UPDATE #1 (12:30 p.m. CST, March 3): Appended new discussion & plots showing importance of how low-population density stations are handled.
UPDATE #2 (9:10 a.m. CST, March 4): Clarifications on methodology and answers to questions.
ABSTRACT
Global hourly surface temperature observations and 1 km resolution population density data for the year 2000 are used together to quantify the average urban heat island (UHI) effect. While the rate of warming with population increase is the greatest at the lowest population densities, some warming continues with population increases even for densely populated cities. Statistics like those presented here could be used to correct the surface temperature record for spurious warming caused by the UHI effect, providing better estimates of temperature trends.
METHOD
Using NOAA’s International Surface Hourly (ISH) weather data from around the world during 2000, I computed daily, monthly, and then 1-year average temperatures for each weather station. For a station to be used, a daily average temperature computation required the 4 synoptic temperature observations at 00, 06, 12, and 18 UTC; a monthly average required at least 20 good days per month; and a yearly average required all 12 months.
For each of those weather station locations I also stored the average population density from the 1 km gridded global population density data archived at the Socioeconomic Data and Applications Center (SEDAC).
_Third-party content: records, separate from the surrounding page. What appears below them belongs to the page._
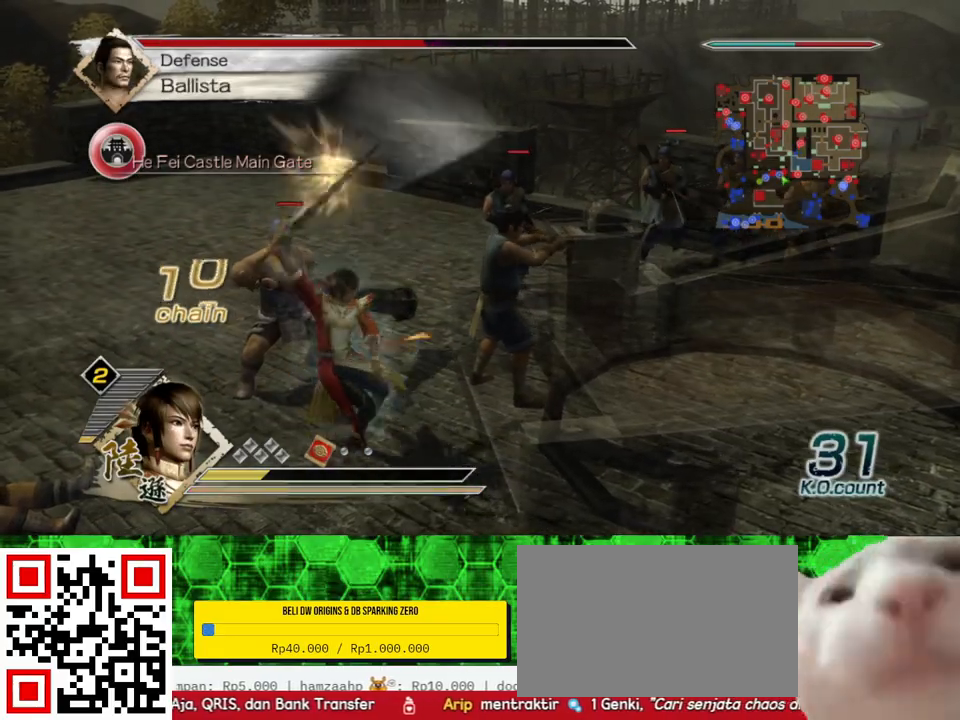
{"buttons": ["X"], "left_stick": "right", "right_stick": "center", "events": [[33, "X", "down"], [67, "X", "up"], [133, "X", "down"], [167, "X", "up"], [200, "X", "down"], [267, "X", "up"], [300, "X", "down"], [333, "X", "up"], [400, "X", "down"], [433, "X", "up"], [500, "X", "down"]]}
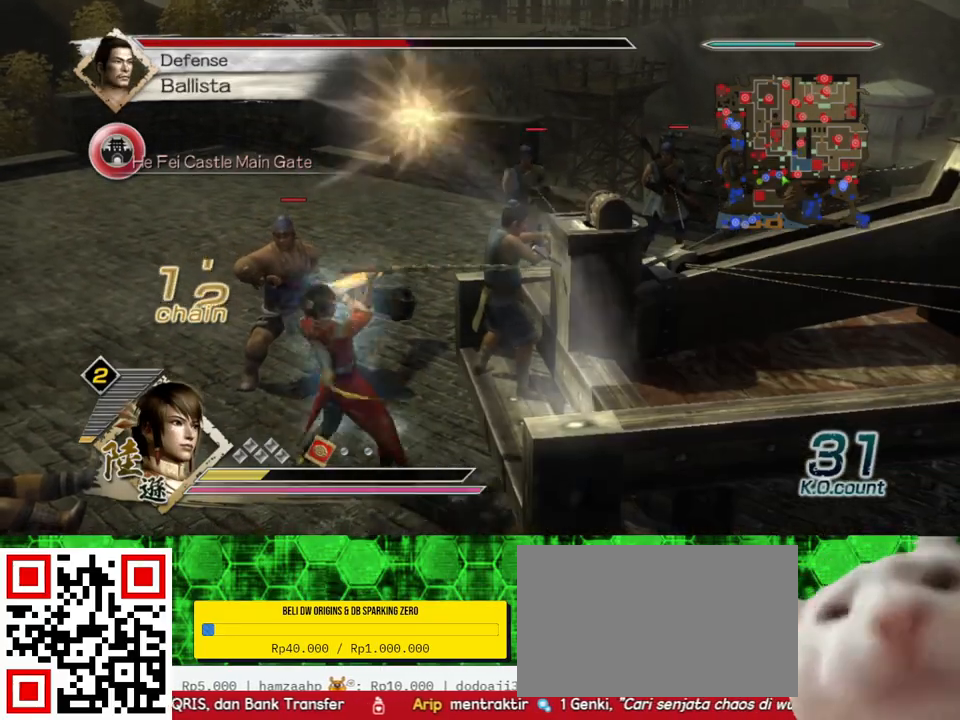
{"buttons": [], "left_stick": "right", "right_stick": "center", "events": [[33, "X", "up"], [67, "X", "down"], [100, "X", "up"], [167, "X", "down"], [200, "X", "up"], [267, "X", "down"], [300, "X", "up"], [333, "X", "down"], [367, "X", "up"], [400, "X", "down"], [433, "X", "up"], [467, "X", "down"], [500, "X", "up"]]}
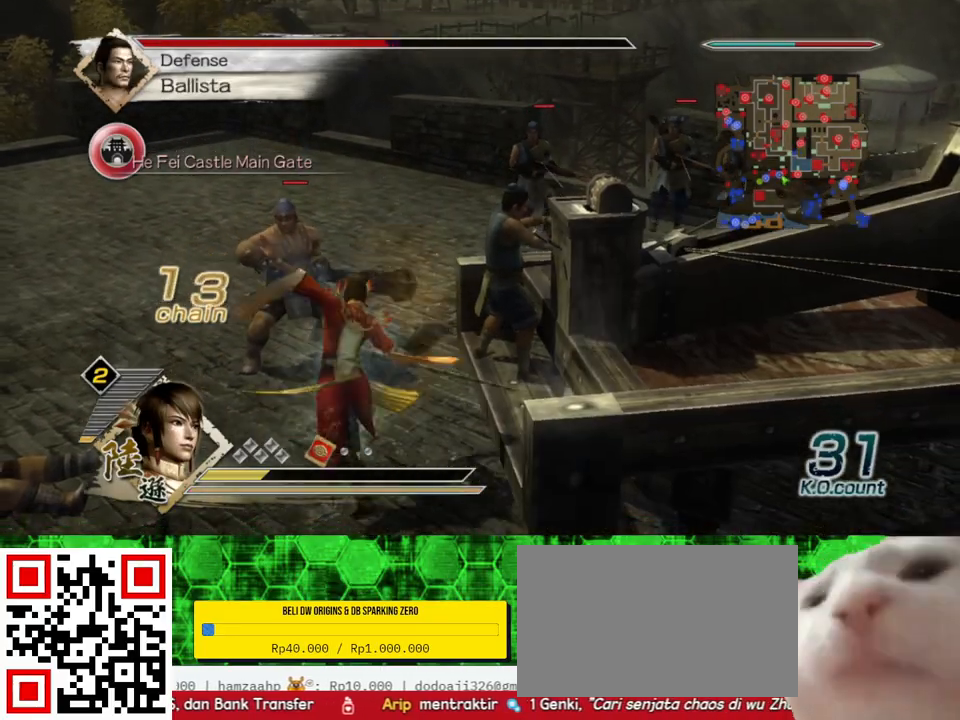
{"buttons": ["X"], "left_stick": "right", "right_stick": "center", "events": [[33, "X", "down"], [67, "X", "up"], [100, "X", "down"], [133, "X", "up"], [167, "X", "down"], [200, "X", "up"], [233, "X", "down"], [267, "X", "up"], [300, "X", "down"], [333, "X", "up"], [367, "X", "down"], [400, "X", "up"], [433, "X", "down"], [467, "X", "up"], [500, "X", "down"]]}
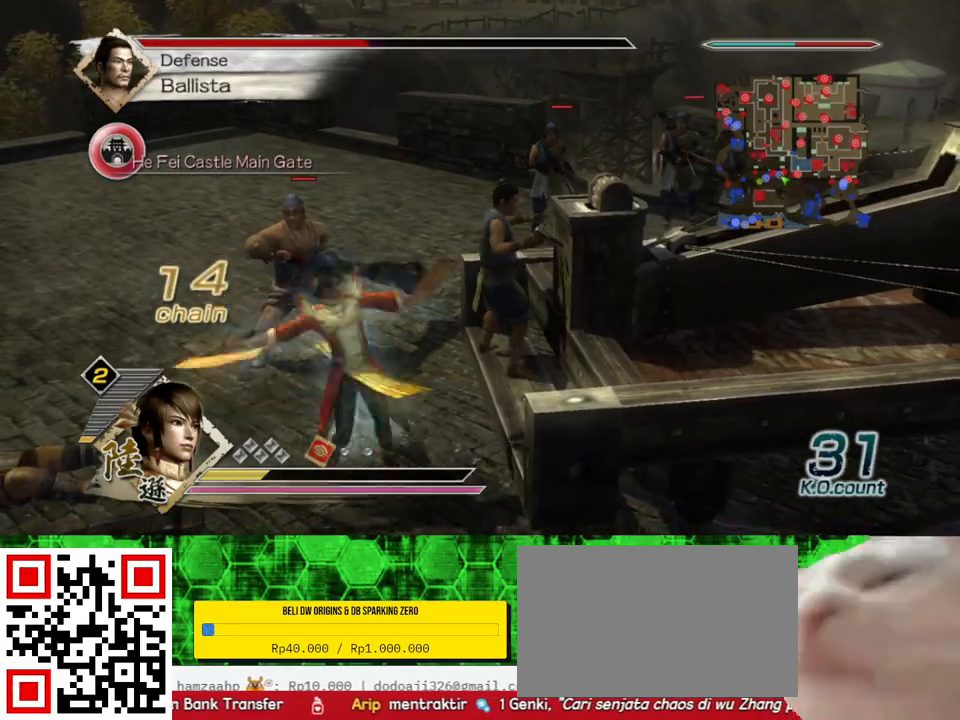
{"buttons": [], "left_stick": "right", "right_stick": "center", "events": [[33, "X", "up"], [67, "X", "down"], [100, "X", "up"], [133, "X", "down"], [167, "X", "up"], [200, "X", "down"], [233, "X", "up"], [267, "X", "down"], [300, "X", "up"], [333, "X", "down"], [367, "X", "up"], [400, "X", "down"], [433, "X", "up"], [467, "X", "down"], [500, "X", "up"]]}
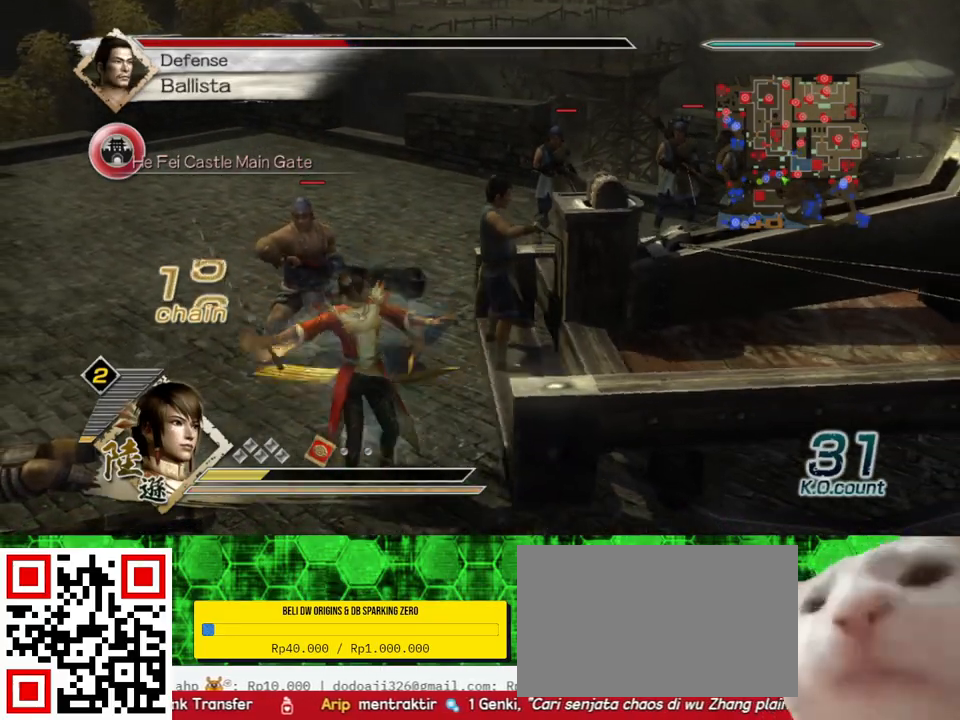
{"buttons": ["X"], "left_stick": "right", "right_stick": "center", "events": [[33, "X", "down"], [67, "X", "up"], [100, "X", "down"], [133, "X", "up"], [167, "X", "down"], [200, "X", "up"], [233, "X", "down"], [267, "X", "up"], [300, "X", "down"], [333, "X", "up"], [367, "X", "down"], [400, "X", "up"], [433, "X", "down"], [467, "X", "up"], [500, "X", "down"]]}
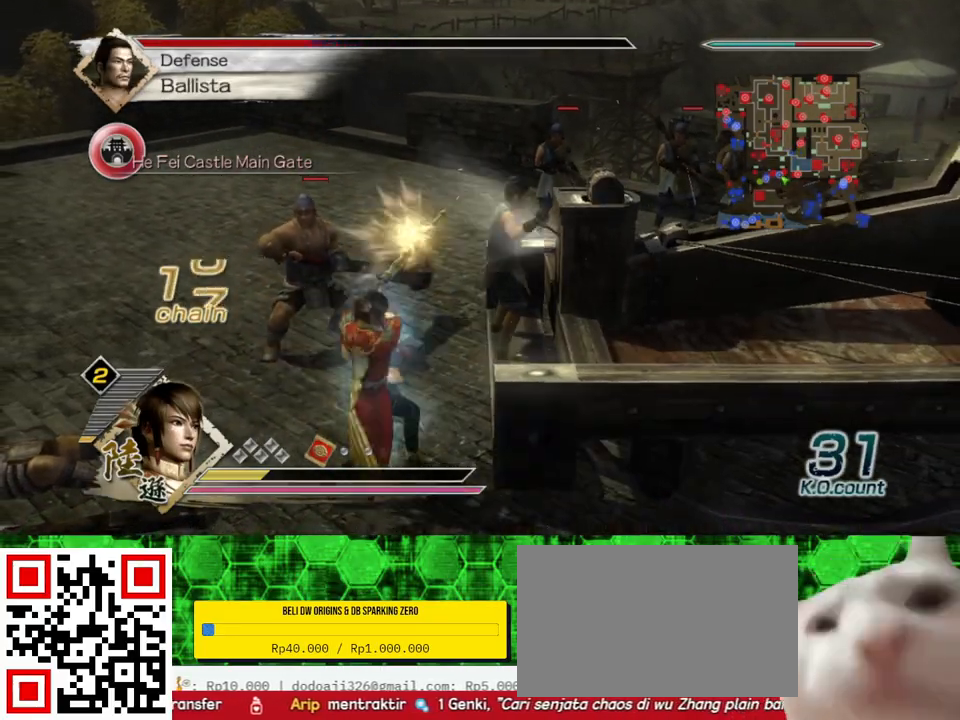
{"buttons": [], "left_stick": "up-right", "right_stick": "center", "events": [[33, "X", "up"], [67, "X", "down"], [100, "X", "up"], [100, "left_stick", "up-right"], [133, "X", "down"], [167, "X", "up"], [200, "X", "down"], [233, "X", "up"], [267, "X", "down"], [300, "X", "up"], [333, "X", "down"], [367, "X", "up"], [400, "X", "down"], [433, "X", "up"], [467, "X", "down"], [500, "X", "up"]]}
All station pairs within 150 km of each other had their 1-year average difference in temperature related to their difference in population. Averaging of these station pairs’ results was done in 10 population bins each for Station1 and Station2, with bin boundaries at 0, 20, 50, 100, 200, 400, 800, 1600, 3200, 6400, and 50000 persons per sq. km.
Because some stations are located next to large water bodies, I used an old USAF 1/6 deg lat/lon percent water coverage dataset to ensure that there was no more than a 20% difference in the percent water coverage between the two stations in each match-up. (I believe this water coverage dataset is no longer publicly available).
Elevation effects were estimated by regressing station pair temperature differences against station elevation differences, which yielded a cooling rate of 5.4 deg. C per km increase in station elevation. Then, all station temperatures were adjusted to sea level (0 km elevation) with this relationship.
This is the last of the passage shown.